Life Insurance Coverage during Retirement
Public Employees Retirement System
Contributory coverage ceases at retirement.
|Type of Retirement||Death before Age 60||Death at Age 60 or older|
|Disability||1/2 times salary||3/16 times salary|
|Early||3/16 times salary||3/16 times salary|
|Deferred||None||3/16 times salary|
|Service||N/A||3/16 times salary|
The definition of salary in these charts is the total base salary upon which an employee’s pension contributions were based in the last year (10 or 12 months) of service.
Police and Firemen's Retirement System
If an employee dies after retirement, the employee’s named beneficiary (or estate where there is no named beneficiary) will receive an amount equal to one-half of the employee’s final salary compensation (the total base salary upon which the employee’s pension contributions were based during the year preceding retirement). However, if an employee retires on a Disability Retirement, the amount will be equal to 3_ times the employee’s final salary compensation until age 55. After age 55, the amount will be reduced to one-half of final compensation.
Upon the retiree's death, the spouse will be sent a letter offering continuation of the SHBP coverage which was in effect at the time of the retiree's death. If premiums were being deducted through monthly annuity payments and if the spouse will be receiving a monthly check large enough to cover the cost, the cost will be deducted monthly. If the retiree was paying SHBP directly, or if the spouse will not receive a pension check, or if the pension check is not large enough to cover the cost, the spouse will be billed quarterly for the premiums. If the retiree and his/her spouse were receiving employer-paid health coverage prior to the retiree's death, the spouse must now pay for the continued coverage.
Lump Sum Payment of Unused Sick Leave
Upon retirement from a state-administered pension fund, the University will make a lump sum payment to eligible retirees as supplemental compensation for earned and unused sick leave. All classified employees of the state and all unclassified administrators of the state are eligible for this payment. Faculty who have served in an administrative capacity are eligible for this payment for the time served in an administrative capacity only. Such employees, if eligible, shall be entitled to payment based on sick leave and salary earned while serving in the administrative title.

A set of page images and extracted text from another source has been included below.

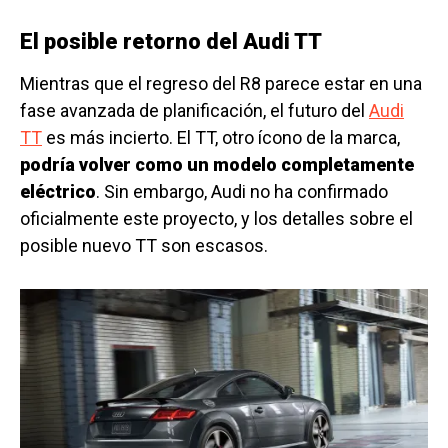
El posible retorno del Audi TT
Mientras que el regreso del R8 parece estar en una
fase avanzada de planificación, el futuro del
Audi
TT
es más incierto. El TT, otro ícono de la marca,
podría volver como un modelo completamente
eléctrico
. Sin embargo, Audi no ha confirmado
oficialmente este proyecto, y los detalles sobre el
posible nuevo TT son escasos.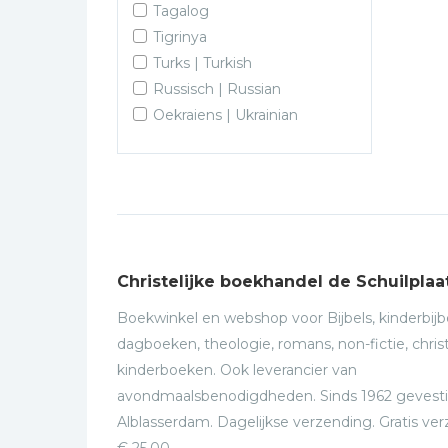
Tagalog
Tigrinya
Turks | Turkish
Russisch | Russian
Oekraiens | Ukrainian
Christelijke boekhandel de Schuilplaa
Boekwinkel en webshop voor Bijbels, kinderbijbe
dagboeken, theologie, romans, non-fictie, christ
kinderboeken. Ook leverancier van
avondmaalsbenodigdheden. Sinds 1962 gevesti
Alblasserdam. Dagelijkse verzending. Gratis ve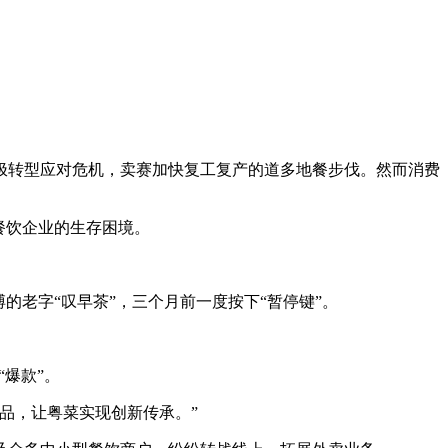
极转型应对危机，卖赛加快复工复产的道多地餐步伐。然而消费
餐饮企业的生存困境。
老字“叹早茶”，三个月前一度按下“暂停键”。
爆款”。
品，让粤菜实现创新传承。”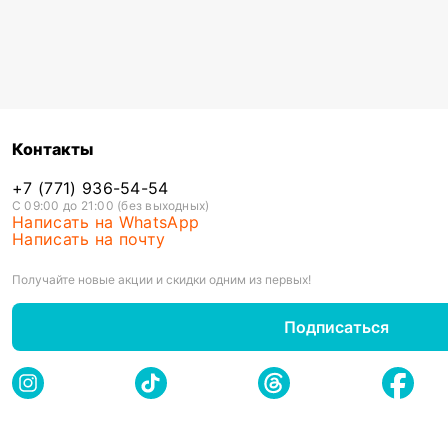
Контакты
+7 (771) 936-54-54
С 09:00 до 21:00 (без выходных)
Написать на WhatsApp
Написать на почту
Получайте новые акции и скидки одним из первых!
Подписаться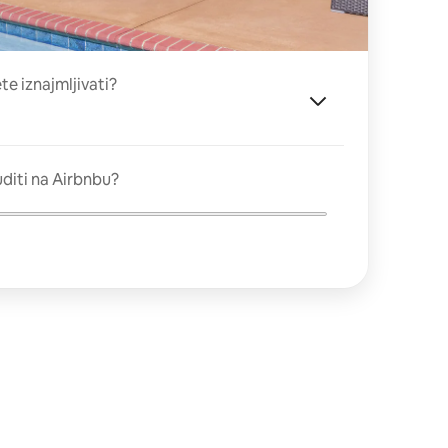
ete iznajmljivati?
diti na Airbnbu?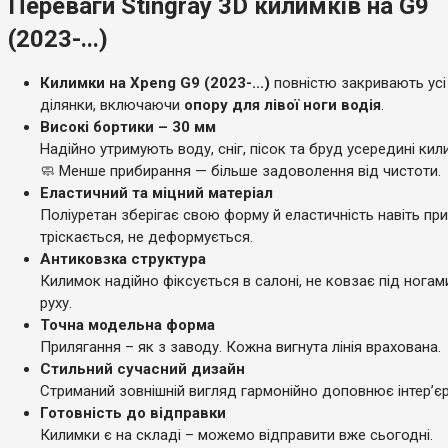
Переваги Stingray 3D килимків на G9
(2023-...)
Килимки на Xpeng G9 (2023-...)
повністю закривають усі
ділянки, включаючи
опору для лівої ноги водія
.
Високі бортики – 30 мм
Надійно утримують воду, сніг, пісок та бруд усередині кил
🧼 Менше прибирання — більше задоволення від чистоти.
Еластичний та міцний матеріал
Поліуретан зберігає свою форму й еластичність навіть при
тріскається, не деформується.
Антиковзка структура
Килимок надійно фіксується в салоні, не ковзає під ногам
руху.
Точна модельна форма
Прилягання – як з заводу. Кожна вигнута лінія врахована.
Стильний сучасний дизайн
Стриманий зовнішній вигляд гармонійно доповнює інтер’єр
Готовність до відправки
Килимки є на складі – можемо відправити вже сьогодні.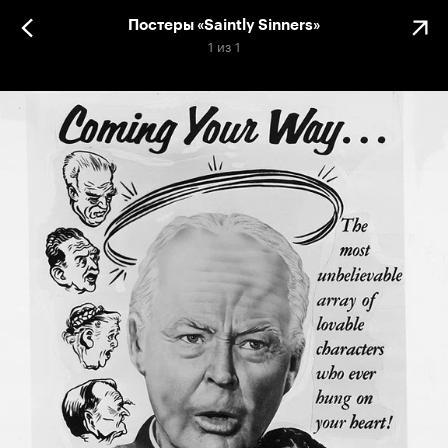
Постеры «Saintly Sinners»
1
из
1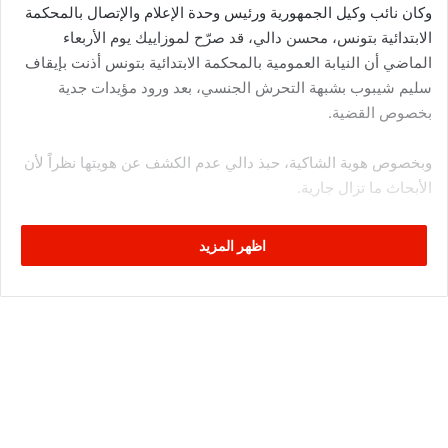
وكان نائب وكيل الجمهورية ورئيس وحدة الإعلام والإتصال بالمحكمة
الابتدائية بتونس، محسن دالي، قد صرّح لموزاييك يوم الأربعاء
الماضي أن النيابة العمومية بالمحكمة الابتدائية بتونس أذنت بإيقاف
سليم شيبوب بشبهة التحرش الجنسي، بعد ورود مؤيدات جدية
بخصوص القضية.
وبخصوص هوية الشاكية، حبذ دالي عدم الكشف عن هويتها نظراً لأن
الأبحاث ما تزال جارية.
وقامت الإعلامية عربية حمادي بنشر تدوينة على صفحتها الرسمية
اظهر المزيد
على فايسبوك، وأكدت أنها وزوجها المحامي الطيب بالصادق هما من
كانا وراء عملية إيقاف شيبوب بشبهة التحرش الجنسي.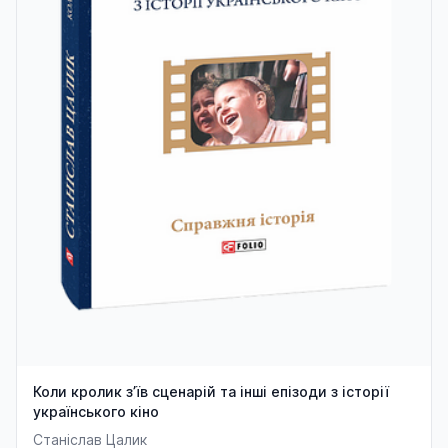
Коли кролик з’їв сценарій та інші епізоди з історії
українського кіно
Станіслав Цалик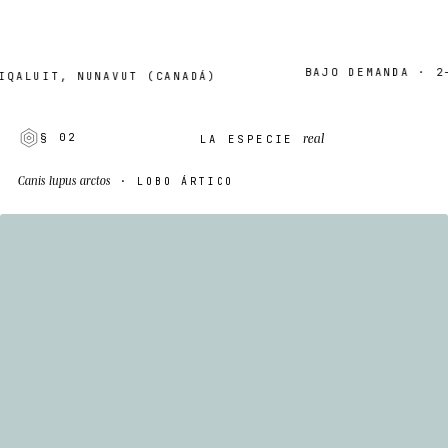
BAJO DEMANDA · 2–7 D
LUIT, NUNAVUT (CANADÁ)
real
§ 02
LA ESPECIE
Canis lupus arctos
· LOBO ÁRTICO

The amount to be paid to eligible employees for unused sick leave shall be computed at the rate of one-half the employee's daily rate of pay for each day of earned and unused accumulated sick leave up to a maximum of $15,000. The daily rate of pay is based on the employee’s annual base salary received during the last full year of active employment. Overtime pay or other supplemental pay and periods of leave of absence without pay shall not be included in the computation.
An individual eligible for lump sum unused sick leave payment may defer the payment for up to one year from the effective date of retirement.
Employment after Retirement
Persons who have retired from any state-administered retirement program should be aware that public employment after retirement might affect the pension benefit they receive. Please consult with the Benefits Office in the Division of Human Resources if consideration is being given to working after retirement.